The Maple Leaf
Vol. 16, Issue 02
The Battle of Paardeberg - Canadian victory in South Africa
Soldiers of the Royal Canadian Regiment of Infantry's Second Battalion cross Paardeburg Drift during the Boer War.
Hailed as a great feat of colonial arms at the dawn of the 20th century, the soldiers of 2nd
“Special Service” Battalion, The Royal Canadian Regiment of Infantry (RCRI) accepted the surrender of over 4,000 battle-hardened Boers at Paardeberg Drift, South Africa, in February 1900.
The British declared war in South Africa for numerous reasons, not least of which was the discovery of rich diamond and gold deposits in the area. Canada, politically torn between ethnic-linguistic lines to support or sit out the conflict, sent over 7,000 soldiers to support British arms in the southern hemisphere.
The warfighting practiced by the Boers challenged 19th century British military doctrine.
The Boers, descendents of 17th century Dutch colonists, outgunned, out-shot and out-manoeuvred the British Army, who viewed their adversaries contemptibly as a rabble.
Nothing could have been further from the truth.
The Boers knew the landscape like the back of their hand and used this knowledge to their advantage. They were also supplied the best weapons from their unofficial German government sponsor.
Although the Battle of Paardeberg was Canada’s first victory in an overseas war, less well-known is that of the six RCRI companies engaged in the final attack, panic ripped through the ranks and four companies retreated from the field, leaving their comrades to salvage the situation.
After marching 28 to 32 kilometres per day for a week and during the hottest month of the year – temperatures ranged from 40°C to 50°C – the Canadians suffered the punishing effects of dehydration.
The column arrived at the edge of the Modder River. Entrenched well beyond was General Piet Cronje and his Boer Army and it was at this juncture of the campaign – to take the Boer capital at Bloemfontein - that the Canadians were ordered to attack.
The RCRI came under fire over several kilometres out.
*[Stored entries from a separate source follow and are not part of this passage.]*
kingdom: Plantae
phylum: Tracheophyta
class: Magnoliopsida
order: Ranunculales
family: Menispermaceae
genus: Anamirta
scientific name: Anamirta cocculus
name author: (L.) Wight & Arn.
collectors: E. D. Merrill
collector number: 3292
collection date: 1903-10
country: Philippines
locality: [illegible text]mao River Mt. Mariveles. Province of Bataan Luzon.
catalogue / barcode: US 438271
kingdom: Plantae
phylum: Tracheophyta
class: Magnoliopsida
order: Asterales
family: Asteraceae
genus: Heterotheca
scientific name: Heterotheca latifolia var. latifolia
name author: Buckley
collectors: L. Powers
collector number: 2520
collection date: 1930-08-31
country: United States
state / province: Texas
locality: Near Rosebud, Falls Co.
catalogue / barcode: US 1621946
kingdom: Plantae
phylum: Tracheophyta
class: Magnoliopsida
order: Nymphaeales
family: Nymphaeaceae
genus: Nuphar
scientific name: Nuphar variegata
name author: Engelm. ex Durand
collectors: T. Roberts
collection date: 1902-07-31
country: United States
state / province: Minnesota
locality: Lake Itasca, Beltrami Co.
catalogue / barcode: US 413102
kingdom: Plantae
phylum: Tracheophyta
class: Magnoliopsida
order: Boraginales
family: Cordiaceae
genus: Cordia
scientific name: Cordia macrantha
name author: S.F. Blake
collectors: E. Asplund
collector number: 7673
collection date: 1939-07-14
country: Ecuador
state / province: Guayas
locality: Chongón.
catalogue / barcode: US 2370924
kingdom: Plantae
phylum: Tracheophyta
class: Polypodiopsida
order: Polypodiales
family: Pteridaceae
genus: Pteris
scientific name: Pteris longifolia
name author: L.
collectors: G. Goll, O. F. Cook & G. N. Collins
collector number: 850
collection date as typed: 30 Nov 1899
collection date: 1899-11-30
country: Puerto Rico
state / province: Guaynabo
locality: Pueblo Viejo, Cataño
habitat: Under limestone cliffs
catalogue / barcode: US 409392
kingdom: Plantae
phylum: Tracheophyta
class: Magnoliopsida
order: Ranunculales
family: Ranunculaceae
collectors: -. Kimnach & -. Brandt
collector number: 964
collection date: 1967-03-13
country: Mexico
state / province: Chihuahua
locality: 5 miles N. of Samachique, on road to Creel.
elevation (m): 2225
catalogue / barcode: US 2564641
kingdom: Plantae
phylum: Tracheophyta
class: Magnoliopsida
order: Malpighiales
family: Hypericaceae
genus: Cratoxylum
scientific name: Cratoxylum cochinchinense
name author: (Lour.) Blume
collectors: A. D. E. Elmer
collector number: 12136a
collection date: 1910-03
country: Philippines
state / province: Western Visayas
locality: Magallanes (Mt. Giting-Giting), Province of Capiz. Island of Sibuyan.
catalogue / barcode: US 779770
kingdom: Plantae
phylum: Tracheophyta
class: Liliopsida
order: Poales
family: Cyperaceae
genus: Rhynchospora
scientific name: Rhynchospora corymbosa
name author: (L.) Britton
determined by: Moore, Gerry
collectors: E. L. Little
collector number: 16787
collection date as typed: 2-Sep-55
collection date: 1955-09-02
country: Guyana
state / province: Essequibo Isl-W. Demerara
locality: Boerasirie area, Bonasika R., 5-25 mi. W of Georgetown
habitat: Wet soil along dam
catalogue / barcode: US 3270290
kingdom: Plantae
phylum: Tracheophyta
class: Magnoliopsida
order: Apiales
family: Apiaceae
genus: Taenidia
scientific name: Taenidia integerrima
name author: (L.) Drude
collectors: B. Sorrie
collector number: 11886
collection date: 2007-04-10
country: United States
To their credit, the Canadians improvised tactics by moving closer to the Boer position through fire and movement. Coming to within 400 metres of the Boers, the Canadians were pinned for the remainder of the day.
The results were appalling. The Boers used their Mauser rifles to great effect, killing 18, wounding 63, and reducing the RCRI’s effective strength by nine percent.
The British and Canadians spent the next eight days skirmishing and entrenching their positions, determined to defeat their enemy through a siege.
Although the Boers were well-armed, they hadn’t planned on defending against a sustained siege. Low morale gripped the Afikan (African) troops, undoubtedly swayed by the presence of their families within their camp.
Sensing an advantage, British Field Marshall Frederick Roberts ordered the assault.
The RCRI formed the leading force with British troops in support. At 2 a.m., the Canadians crept forward. After 45 minutes of unimpeded advance, Boer piquets opened fire and the battle was on. For 15 minutes, a hot exchange between the two opposing forces ensued.
But without warning, four of six assaulting companies fled the field. After the war, soldiers recounted the horrifying experiences of the initial assault and these thoughts gripped their minds in the midst of this final offensive. They returned to the cover of their siege trenches apparently hearing the order “retire and bring back your wounded”. The two remaining companies continued to fire sporadically, deceiving their enemy as to the true nature of the Canadian retreat.
As the guns fell silent, the Boers crept out of their trenches to investigate. They were met by the combined fire of the two remaining companies. By sun-up, the Boers waved the white flag surrendering to the Canadians.
Heroes of the Empire
In an instant, a legend was born. When the British commanders lauded the Canadians as the heroes of the Empire, the soldiers participating in the fight were somewhat embarrassed by the headlines.
Yet Paardeberg was the first British victory in the Boer War. And the Canadians’ role in the victory was immediately seized by the British who used it as a tool for greater imperial involvement in South Africa.
Although Paardeberg opened the road to a conventional surrender of the Boers later that spring, some Boer military leaders in the field chose to wage war in a strung-out partisan insurgency. It was a bitter period in British and Canadian military history.
But at the end of February 1900, Canadians and the British Empire exulted in the RCRI’s victory at Paardeberg.